Selon un Arrêt n° 1600 du 14 septembre 2016 rendu par la Cour de cassation (Arrêt du 14 septembre 2016 n°15-11.386), la chambre sociale confirme qu'au sein d’une entreprise, les salariés qui effectuent un travail identique peuvent être rémunérés différemment lorsqu’ils exercent sur des zones géographiques où le coût de la vie n’est pas le même.

Pour une même prestation de travail, la société Renault applique en effet sur ses sites de production situés en Ile-de-France des barèmes de rémunération supérieurs à ceux qu’elle applique sur son site de production de Douai.

Un syndicat représentant des salariés a contesté cette différence de traitement.

Le principe « à travail égal, salaire égal » est consacré par les articles L.133-5.4° et L.136-2.8° du code du travail. L’employeur est donc tenu d’assurer l’égalité de rémunération entre tous ses salariés, homme ou femme, lorsqu’ils sont placés dans une situation identique. Toutefois, la jurisprudence accepte une différence de traitement, si celle-ci repose sur des raisons objectives et pertinentes. La question posée à la Cour de cassation

La disparité du coût de la vie qui existe entre des zones géographiques sur lesquelles sont réalisées des prestations de travail identiques constitue-t-elle une raison objective et pertinente de rémunérer différemment les salariés d’une même entreprise ?

La réponse de la Cour de cassation est donc qu'une différence de traitement établie par un engagement unilatéral peut être pratiquée entre salariés d’une même entreprise lorsque ceux-ci relèvent d’établissements différents et qu’ils exercent un travail égal ou de valeur égale ; mais il faut, pour cela, que cette différence repose sur des raisons objectives dont le juge contrôle la réalité et la pertinence.
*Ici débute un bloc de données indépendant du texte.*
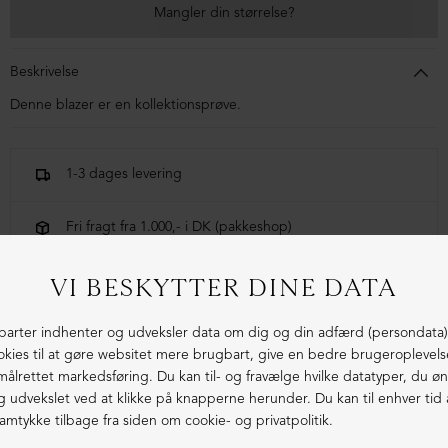
Mangler din størrelse?
Beskrivelse
Denne blazer er en kollektionsprøve.
1-3 dages levering
Fri fragt fra 1.000,- i DK (pakkeshop)
Ekstraordinær kvalitet - produceret i Europa
LIGNENDE PRODUKTER
SAMPLE
SAMPLE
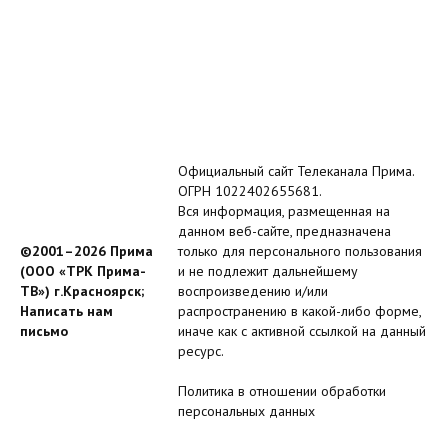
Официальный сайт Телеканала Прима.
ОГРН 1022402655681.
Вся информация, размещенная на
данном веб-сайте, предназначена
©2001–2026 Прима
только для персонального пользования
(ООО «ТРК Прима-
и не подлежит дальнейшему
ТВ») г.Красноярск;
воспроизведению и/или
Написать нам
распространению в какой-либо форме,
письмо
иначе как с активной ссылкой на данный
ресурс.
Политика в отношении обработки
персональных данных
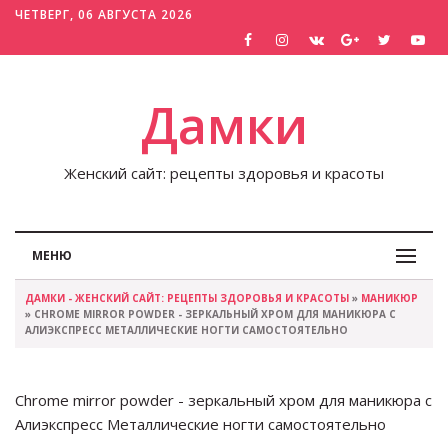
ЧЕТВЕРГ, 06 АВГУСТА 2026
Дамки
Женский сайт: рецепты здоровья и красоты
МЕНЮ
ДАМКИ - ЖЕНСКИЙ САЙТ: РЕЦЕПТЫ ЗДОРОВЬЯ И КРАСОТЫ
»
МАНИКЮР
» CHROME MIRROR POWDER - ЗЕРКАЛЬНЫЙ ХРОМ ДЛЯ МАНИКЮРА С
АЛИЭКСПРЕСС МЕТАЛЛИЧЕСКИЕ НОГТИ САМОСТОЯТЕЛЬНО
Chrome mirror powder - зеркальный хром для маникюра с
Алиэкспресс Металлические ногти самостоятельно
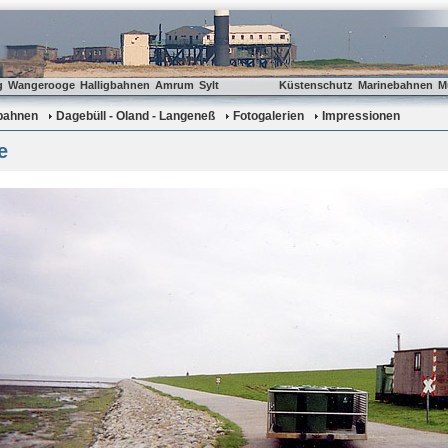
g
Wangerooge
Halligbahnen
Amrum
Sylt
Küstenschutz
Marinebahnen
M
gbahnen
Dagebüll - Oland - Langeneß
Fotogalerien
Impressionen
e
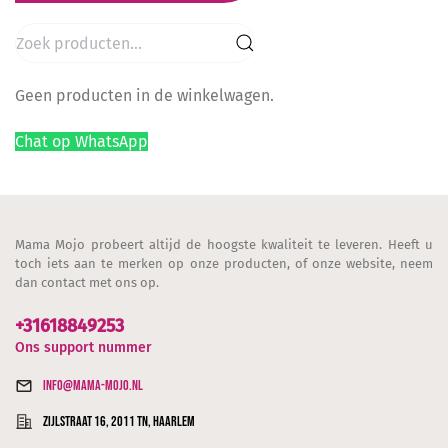
Zoeken
naar:
Geen producten in de winkelwagen.
Chat op WhatsApp
Mama Mojo probeert altijd de hoogste kwaliteit te leveren. Heeft u
toch iets aan te merken op onze producten, of onze website, neem
dan contact met ons op.
+31618849253
Ons support nummer
info@mama-mojo.nl
Zijlstraat 16, 2011 TN, Haarlem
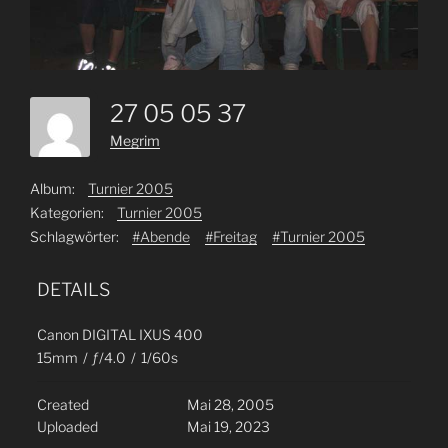
27 05 05 37
Megrim
Album:
Turnier 2005
Kategorien:
Turnier 2005
Schlagwörter:
#Abende
#Freitag
#Turnier 2005
DETAILS
Canon DIGITAL IXUS 400
15mm
/
ƒ/4.0
/
1/60s
Created
Mai 28, 2005
Uploaded
Mai 19, 2023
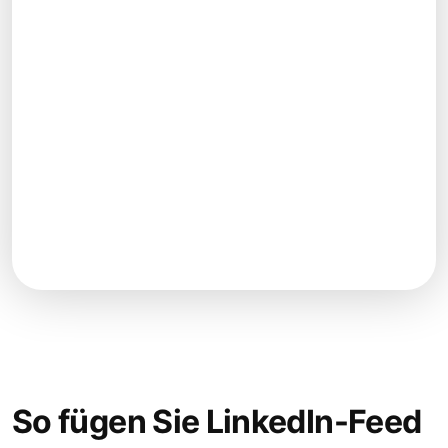
So fügen Sie LinkedIn-Feed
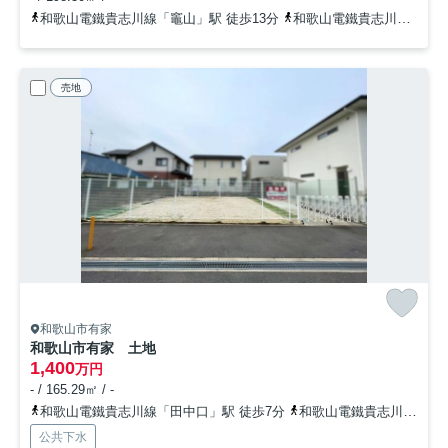
和歌山電鐵貴志川線「竈山」駅 徒歩13分
和歌山電鐵貴志川線「神前」駅 徒歩22分
売地
和歌山市有家
和歌山市有家 土地
1,400
万円
- / 165.29㎡ / -
和歌山電鐵貴志川線「田中口」駅 徒歩7分
和歌山電鐵貴志川線「日前宮」駅 徒歩11分
公共下水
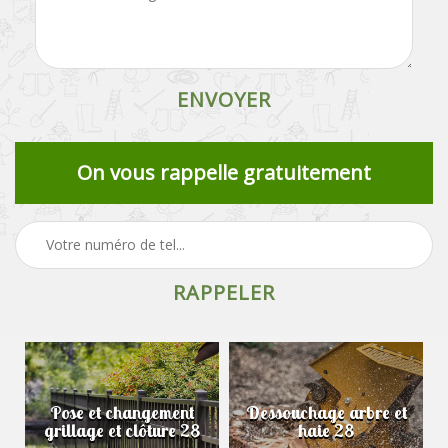
On vous rappelle gratuitement
Pose et changement
Dessouchage arbre et
grillage et clôture 28
haie 28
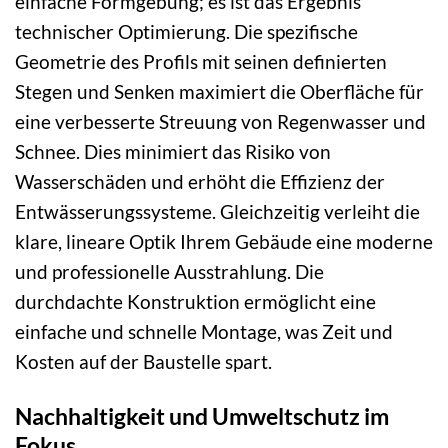
einfache Formgebung; es ist das Ergebnis
technischer Optimierung. Die spezifische
Geometrie des Profils mit seinen definierten
Stegen und Senken maximiert die Oberfläche für
eine verbesserte Streuung von Regenwasser und
Schnee. Dies minimiert das Risiko von
Wasserschäden und erhöht die Effizienz der
Entwässerungssysteme. Gleichzeitig verleiht die
klare, lineare Optik Ihrem Gebäude eine moderne
und professionelle Ausstrahlung. Die
durchdachte Konstruktion ermöglicht eine
einfache und schnelle Montage, was Zeit und
Kosten auf der Baustelle spart.
Nachhaltigkeit und Umweltschutz im
Fokus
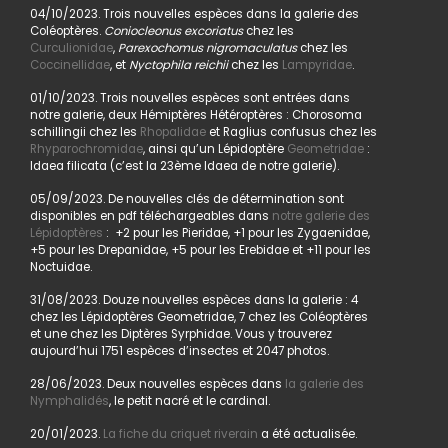
04/10/2023. Trois nouvelles espèces dans la galerie des
Coléoptères.
Coniocleonus excoriatus
chez les
Curculionidae
,
Parexochomus nigromaculatus
chez les
Coccinellidae
, et
Nyctophila reichii
chez les
Lampyridae
.
01/10/2023. Trois nouvelles espèces sont entrées dans
notre galerie, deux Hémiptères Hétéroptères : Chorosoma
schillingii chez les
Rhopalidae
et Raglius confusus chez les
Rhyparochromidae
, ainsi qu’un Lépidoptère
Geometridae
:
Idaea filicata (c’est la 23ème Idaea de notre galerie).
05/09/2023. De nouvelles clés de détermination sont
disponibles en pdf téléchargeables dans
notre galerie des
Lépidoptères
: +2 pour les Pieridae, +1 pour les Zygaenidae,
+5 pour les Drepanidae, +5 pour les Erebidae et +11 pour les
Noctuidae.
31/08/2023. Douze nouvelles espèces dans la galerie : 4
chez les Lépidoptères Geometridae, 7 chez les Coléoptères
et une chez les Diptères Syrphidae. Vous y trouverez
aujourd’hui 1751 espèces d’insectes et 2047 photos.
28/06/2023. Deux nouvelles espèces dans
la galerie des
Nymphalidés
, le petit nacré et le cardinal.
20/01/2023.
La fiche du criquet riverain
a été actualisée.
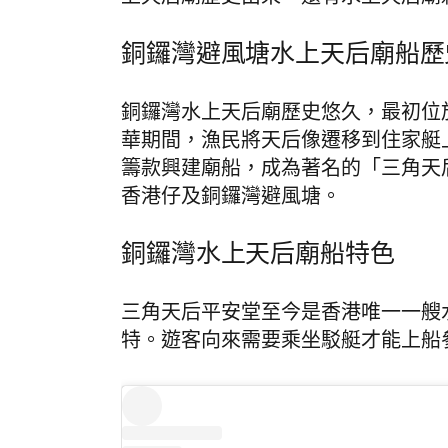
銅鑼灣避風塘水上天后廟船歷
銅鑼灣水上天后廟歷史悠久，最初位
華期間，漁民將天后像遷移到住家艇
籌款興建廟船，成為著名的「三角天后
香港仔及銅鑼灣避風塘。
銅鑼灣水上天后廟船特色
三角天后平安堂至今是香港唯一一艘
特。遊客向來需要乘坐駁艇才能上船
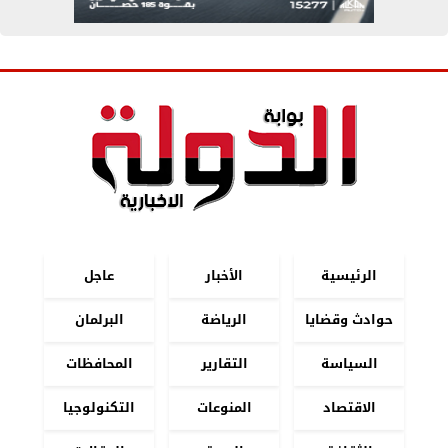
الرئيسية
الأخبار
عاجل
حوادث وقضايا
الرياضة
البرلمان
السياسة
التقارير
المحافظات
الاقتصاد
المنوعات
التكنولوجيا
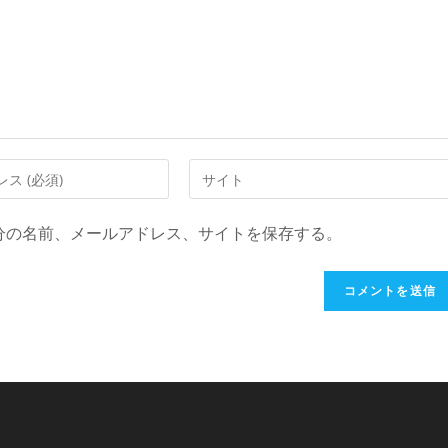
Web
サ
イ
分の名前、メールアドレス、サイトを保存する。
ト
の
URL
を
入
力
し
て
く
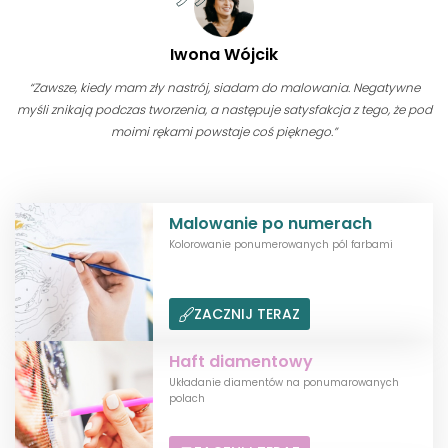
Iwona Wójcik
“Zawsze, kiedy mam zły nastrój, siadam do malowania. Negatywne
myśli znikają podczas tworzenia, a następuje satysfakcja z tego, że pod
moimi rękami powstaje coś pięknego.”
Malowanie po numerach
Kolorowanie ponumerowanych pól farbami
ZACZNIJ TERAZ
Haft diamentowy
Układanie diamentów na ponumarowanych
polach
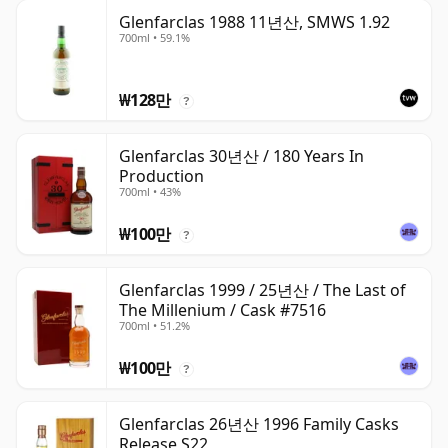
Glenfarclas 1988 11년산, SMWS 1.92
700ml • 59.1%
₩128만
?
Glenfarclas 30년산 / 180 Years In
Production
700ml • 43%
₩100만
?
Glenfarclas 1999 / 25년산 / The Last of
The Millenium / Cask #7516
700ml • 51.2%
₩100만
?
Glenfarclas 26년산 1996 Family Casks
Release S22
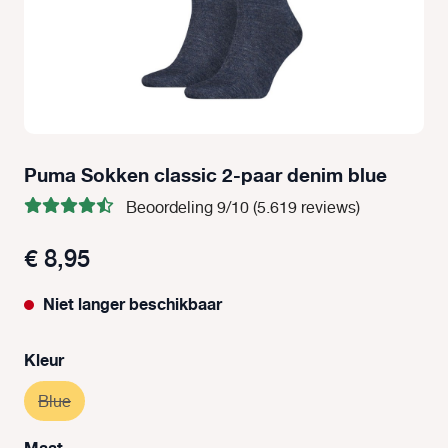
Puma Sokken classic 2-paar denim blue
Beoordeling 9/10 (5.619 reviews)
€ 8,95
Niet langer beschikbaar
Selecteer
Kleur
Blue
(Deze optie is momenteel niet beschikbaar.)
Selecteer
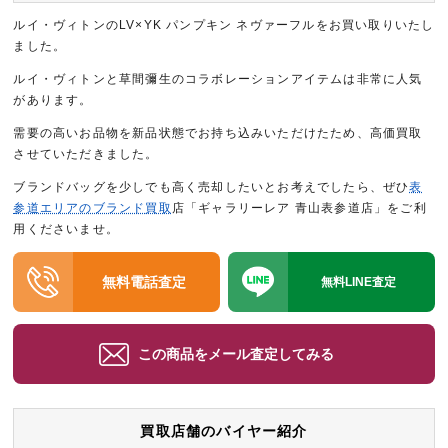
ルイ・ヴィトンのLV×YK パンプキン ネヴァーフルをお買い取りいたし
ました。
ルイ・ヴィトンと草間彌生のコラボレーションアイテムは非常に人気
があります。
需要の高いお品物を新品状態でお持ち込みいただけたため、高価買取
させていただきました。
ブランドバッグを少しでも高く売却したいとお考えでしたら、ぜひ
表
参道エリアのブランド買取
店「ギャラリーレア 青山表参道店」をご利
用くださいませ。
無料電話査定
無料LINE査定
この商品をメール査定してみる
買取店舗のバイヤー紹介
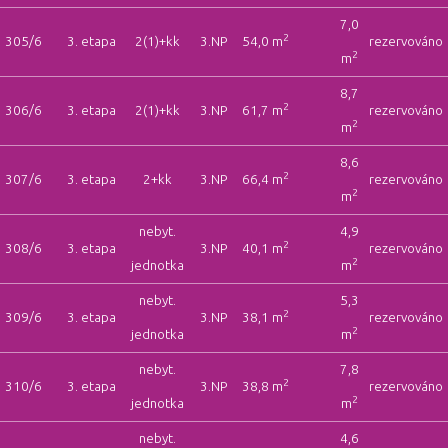
7,0
2
305/6
3. etapa
2(1)+kk
3.NP
54,0 m
rezervováno
2
m
8,7
2
306/6
3. etapa
2(1)+kk
3.NP
61,7 m
rezervováno
2
m
8,6
2
307/6
3. etapa
2+kk
3.NP
66,4 m
rezervováno
2
m
nebyt.
4,9
2
308/6
3. etapa
3.NP
40,1 m
rezervováno
2
jednotka
m
nebyt.
5,3
2
309/6
3. etapa
3.NP
38,1 m
rezervováno
2
jednotka
m
nebyt.
7,8
2
310/6
3. etapa
3.NP
38,8 m
rezervováno
2
jednotka
m
nebyt.
4,6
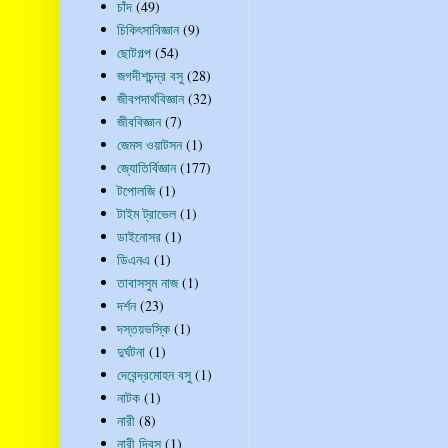
চাঁদ
(49)
চিকিৎসাবিজ্ঞান
(9)
ছোটগল্প
(54)
জগদীশচন্দ্র বসু
(28)
জীবপদার্থবিজ্ঞান
(32)
জীববিজ্ঞান
(7)
জেমস ওয়াটসন
(1)
জ্যোতির্বিজ্ঞান
(177)
টপোলজি
(1)
টাইম ট্রাভেল
(1)
ডাইনোসর
(1)
ডিএনএ
(1)
তাবাসসুম নাজ
(1)
দর্শন
(23)
দস্তয়ভস্কি
(1)
দুর্ঘটনা
(1)
দেবেন্দ্রমোহন বসু
(1)
নাটক
(1)
নারী
(8)
নারী দিবস
(1)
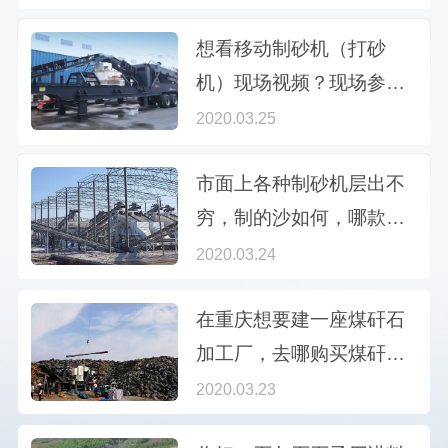
想看移动制砂机（打砂
机）现场视频？现场参观
岂不是更直观！
2020.03.25
市面上各种制砂机层出不
穷，制的沙如何，哪款更
有竞争优势？
2020.03.24
在重庆想要建一座煤矸石
加工厂，去哪购买煤矸石
破碎机好？
2020.03.23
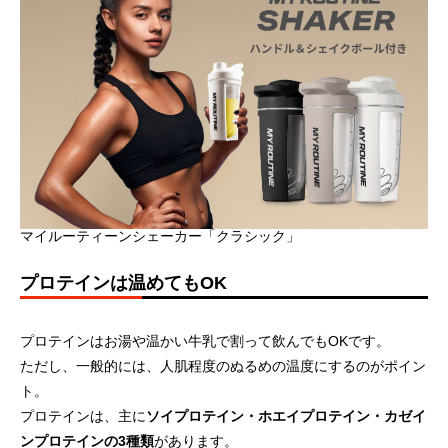
マイルーティーンシェーカー「クラシック」
プロテインは温めてもOK
プロテインはお湯や温かい牛乳で割って飲んでもOKです。
ただし、一般的には、人肌程度のぬるめの温度にするのがポイン
ト。
プロテインは、主に
ソイプロテイン・ホエイプロテイン・カゼイ
ンプロテインの3種類
があります。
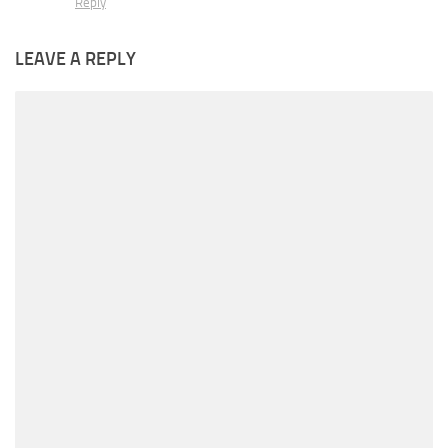
Reply
LEAVE A REPLY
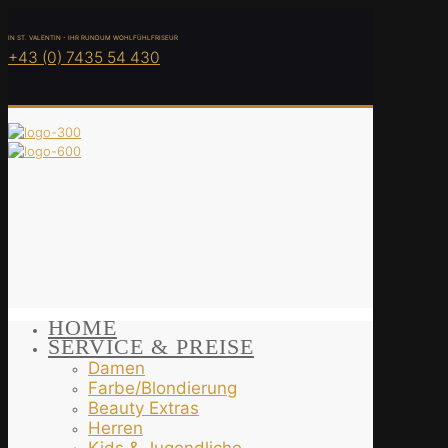
IN ST. VALENTIN - IHR RUNDUM WOHLFÜHLFRISEUR
+43 (0) 7435 54 430
HOME
SERVICE & PREISE
Damen
Farbe/Blondierung
Beauty Extras
Herren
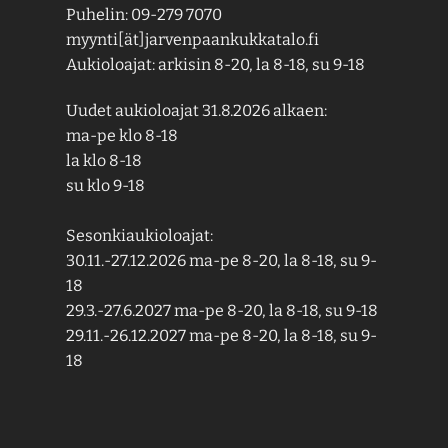
Puhelin: 09-279 7070
myynti[ät]jarvenpaankukkatalo.fi
Aukioloajat: arkisin 8-20, la 8-18, su 9-18
Uudet aukioloajat 31.8.2026 alkaen:
ma-pe klo 8-18
la klo 8-18
su klo 9-18
Sesonkiaukioloajat:
30.11.-27.12.2026 ma-pe 8-20, la 8-18, su 9-
18
29.3.-27.6.2027 ma-pe 8-20, la 8-18, su 9-18
29.11.-26.12.2027 ma-pe 8-20, la 8-18, su 9-
18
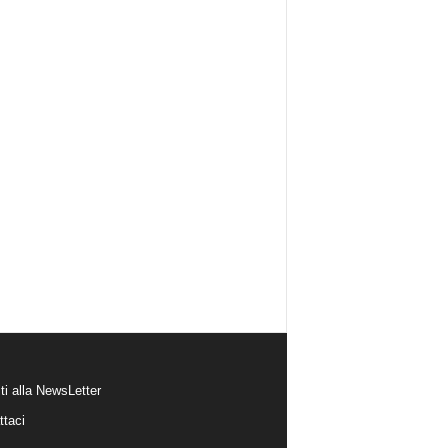
iti alla NewsLetter
ttaci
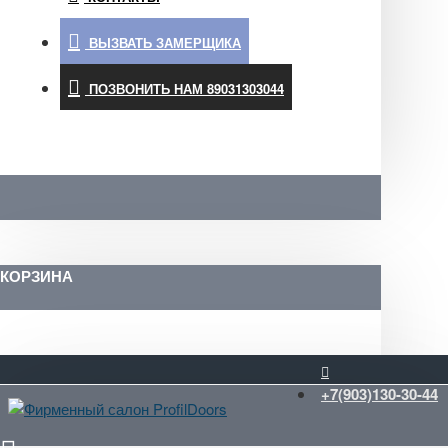
ВЫЗВАТЬ ЗАМЕРЩИКА
ПОЗВОНИТЬ НАМ 89031303044
КОРЗИНА
+7(903)130-30-44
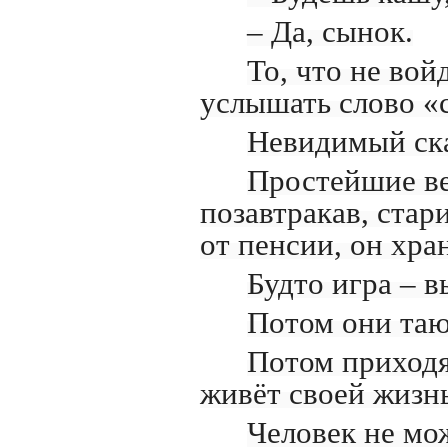
– Да, сынок.
То, что не войд
услышать слово «с
Невидимый ска
Простейшие ве
позавтракав, стар
от пенсии, он хра
Будто игра – в
Потом они тают
Потом приходя
живёт своей жизн
Человек не мож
Dans cette affaire, la cour d’appel de Douai avait constaté que la disparité du coût de la vie invoquée par Renault pour justifier la différence de traitement entre les salariés des deux sites était établie. La Cour de cassation le confirme : cette différence de traitement repose bien sur une justification objective pertinente.

Le pourvoi du syndicat Sud est donc rejeté.

Cet arrêt a été rendu sur avis conforme de l’avocat général

Il confirme la jurisprudence de la chambre sociale à ce sujet qui avait précisé, dans une décision du 21 janvier 2009 concernant Radio France, qu'il ne pouvait "y avoir de différences de traitement entre salariés d'établissements différents d'une même entreprise exerçant un travail égal ou de valeur égale, que si elles reposent sur des raisons objectives dont le juge doit contrôler concrètement la réalité et la pertinence". Aucune explication objective n'avait à l'époque été fournie par l'employeur, propre à justifier les différences de traitement constatées entre les salariés de Radio France placés dans une situation professionnelle identique, liées à l'application d'abattements de zone et la difference de salaire avait été sanctionnée.